In 2012, in an effort to explore these issues, we commissioned a handful of short texts and interviews that we first published online under the banner of Push Me, Pull You: Questions of Co-authorship. These include conversations with Bharatanatyam dancer Krithika Rajagopalan on the relationship between artistic agency and the maintenance of time-honed traditions; Kenneth Goldsmith, the Museum of Modern Art’s first poet laureate, discussing his appropriation of other people’s texts; heritage expert Cassie Chinn on crowd-sourced community curation; and jazz trumpeter Nate Wooley on interpreting musical scores, among others. When this core project was complete, we decided to continue our investigation, which we realized was far from exhausted. We commissioned short video interviews and additional texts. All of this material is gathered here for our collective review.

Why has The Pew Center for Arts & Heritage concerned itself with this issue of authorship?

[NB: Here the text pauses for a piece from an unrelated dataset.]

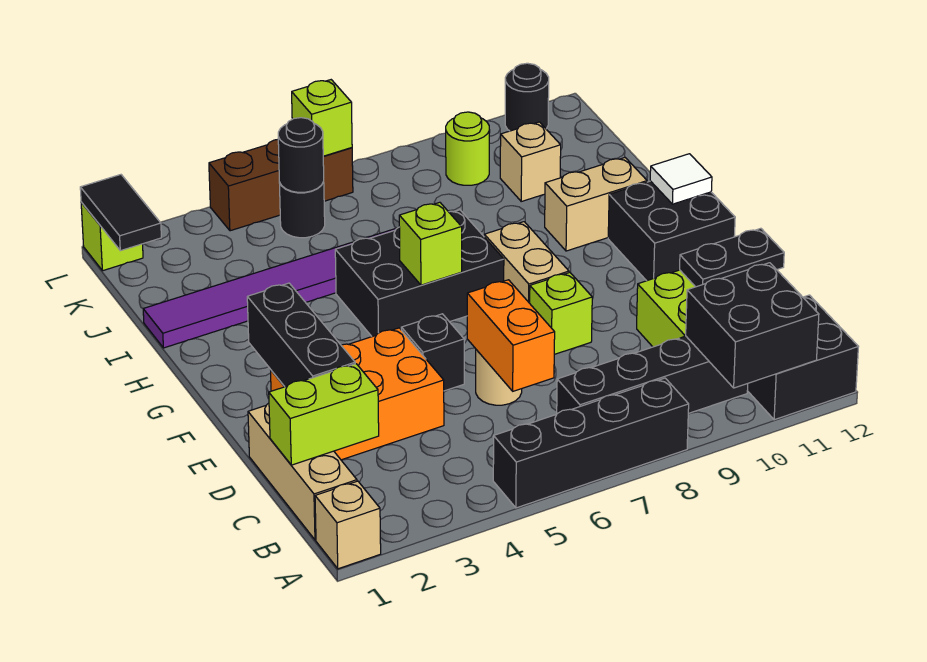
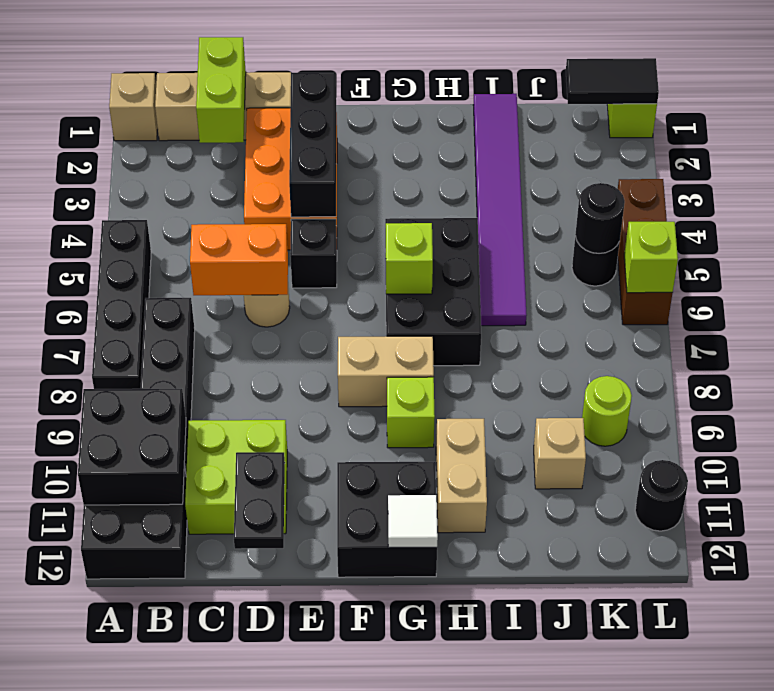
black 1x3 brick [247,283,355,387] -> black 1x3 brick turned to [289,73,336,217]
lime 1x1 brick [530,273,592,354] -> lime 1x1 brick moved to [387,377,435,448]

The answer is that an increasing number of Philadelphia-area organizations and artists are seeking funding for projects that are challenging our assumptions on the subject. Most are collaborations with multiple authors. Some have been conceived within the context of “social practice,” others are responding to how technologically sophisticated and networked our culture has become. An example of the former is Funeral for a Home, a recent Center-funded project. Realized in the summer of 2014, Funeral was stewarded by a consortium that included Temple Contemporary, artists, historians, a Baptist church, a local civic association, neighborhood housing advocates, and a demolition team, each group making its own contributions and exercising agency over the project’s outcomes. Separately, New Paradise Laboratories’ Fatebook (funded in 2007) fused the virtual with the real by allowing audience members to interact with the play’s characters long before visiting the theater, thereby deeply influencing how their experience of the work unfolded.

Foucault imagined a future wherein the emphasis was not always on “who is the author?” of a given discourse, but rather: “In what modes does this discourse exist? How does it circulate, and who can appropriate it for him or herself?” This vision of future authorial prerogatives and slippages hasn’t yet fully been assimilated, but if it is a direction in which creative practice may be increasingly moving, then this series helps us consider what to expect and what might be left behind.